16 June 2017
Each card presents a challenge involving posting to sites such as Facebook or Twitter, with three ‘Save Your Ass’ cards allowing a get-out in exchange for face-to-face humiliation
If you’ve ever attended a party or drunken get-together as a late teenager or early twenty-something during the age of social media, you’ll no doubt have experienced someone ‘hilariously’ trying to post an embarrassing tweet or status on Facebook. Humiliating yourself online has even become part of the culture of things such as bedroom FIFA tournaments, with losers forced to post extensive apologies or perform forfeits for losing at the football video game.
Out of this we now have Socially Hacked, a new party card game that capitalises on the seemingly unending obsession with seeing others’ dignity suffer.
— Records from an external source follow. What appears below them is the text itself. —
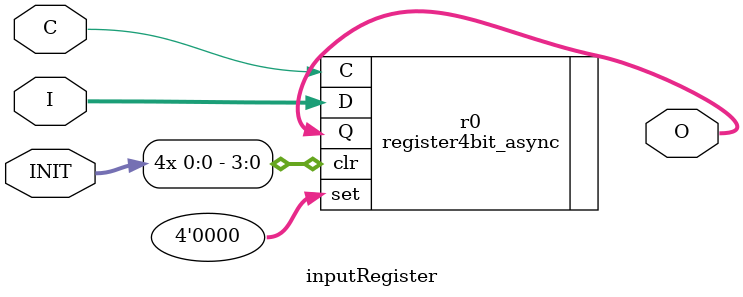
<source format=v>
`timescale 1ns / 1ps
module inputRegister(
	input [3:0] I,
	input C,
	input INIT,
	output [3:0] O
    );
	 
	 register4bit_async r0(.D(I), .C(C), .set(4'b0), .clr({INIT, INIT, INIT, INIT}), .Q(O));

endmodule

</source>
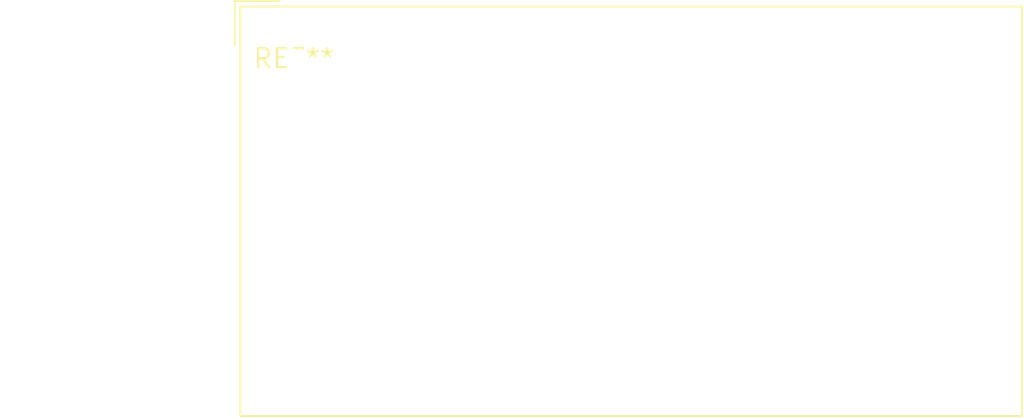
<source format=kicad_pcb>
(kicad_pcb (version 20240108) (generator pcbnew)

  (general
    (thickness 1.6)
  )

  (paper "A4")
  (layers
    (0 "F.Cu" signal)
    (31 "B.Cu" signal)
    (32 "B.Adhes" user "B.Adhesive")
    (33 "F.Adhes" user "F.Adhesive")
    (34 "B.Paste" user)
    (35 "F.Paste" user)
    (36 "B.SilkS" user "B.Silkscreen")
    (37 "F.SilkS" user "F.Silkscreen")
    (38 "B.Mask" user)
    (39 "F.Mask" user)
    (40 "Dwgs.User" user "User.Drawings")
    (41 "Cmts.User" user "User.Comments")
    (42 "Eco1.User" user "User.Eco1")
    (43 "Eco2.User" user "User.Eco2")
    (44 "Edge.Cuts" user)
    (45 "Margin" user)
    (46 "B.CrtYd" user "B.Courtyard")
    (47 "F.CrtYd" user "F.Courtyard")
    (48 "B.Fab" user)
    (49 "F.Fab" user)
    (50 "User.1" user)
    (51 "User.2" user)
    (52 "User.3" user)
    (53 "User.4" user)
    (54 "User.5" user)
    (55 "User.6" user)
    (56 "User.7" user)
    (57 "User.8" user)
    (58 "User.9" user)
  )

  (setup
    (pad_to_mask_clearance 0)
    (pcbplotparams
      (layerselection 0x00010fc_ffffffff)
      (plot_on_all_layers_selection 0x0000000_00000000)
      (disableapertmacros false)
      (usegerberextensions false)
      (usegerberattributes false)
      (usegerberadvancedattributes false)
      (creategerberjobfile false)
      (dashed_line_dash_ratio 12.000000)
      (dashed_line_gap_ratio 3.000000)
      (svgprecision 4)
      (plotframeref false)
      (viasonmask false)
      (mode 1)
      (useauxorigin false)
      (hpglpennumber 1)
      (hpglpenspeed 20)
      (hpglpendiameter 15.000000)
      (dxfpolygonmode false)
      (dxfimperialunits false)
      (dxfusepcbnewfont false)
      (psnegative false)
      (psa4output false)
      (plotreference false)
      (plotvalue false)
      (plotinvisibletext false)
      (sketchpadsonfab false)
      (subtractmaskfromsilk false)
      (outputformat 1)
      (mirror false)
      (drillshape 1)
      (scaleselection 1)
      (outputdirectory "")
    )
  )

  (net 0 "")

  (footprint "Converter_ACDC_Recom_RAC20-xxSK_THT" (layer "F.Cu") (at 0 0))

)

</source>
The game is very simple: each turn, a player draws a ‘hack’ card, which proposes a dare. The challenge usually involves posting a specific status or sharing a photo or video designed to cause embarrassment, such as a slow-motion video of the player being slapped in the face with baby powder or swapping clothes with another member of the group.
If that round’s prompt is a little too much, the player can use one of their three starting ‘Save Your Ass’ cards to get out of performing the dare. This doesn’t mean avoiding embarrassment altogether, mind – instead, they then have to read out a humiliating statement to the group in real-life.
The winner is the only player left with at least one ‘Save Your Ass’ card, although drawing a ‘firewall’ card means beating the hacker and dodging future challenges.
Coming from a US pair of designers, Adam Prange and Brian Casey, the game is said to be suitable for ages 21 and over (translating to 18 in the UK) – plenty of the cards feature offensive humour and crude language, tapping into the Cards Against Humanity vein, and it's explicitly positioned as a game that goes well with drinking.
Socially Hacked has plans to launch on Kickstarter in July, costing $20 (£16).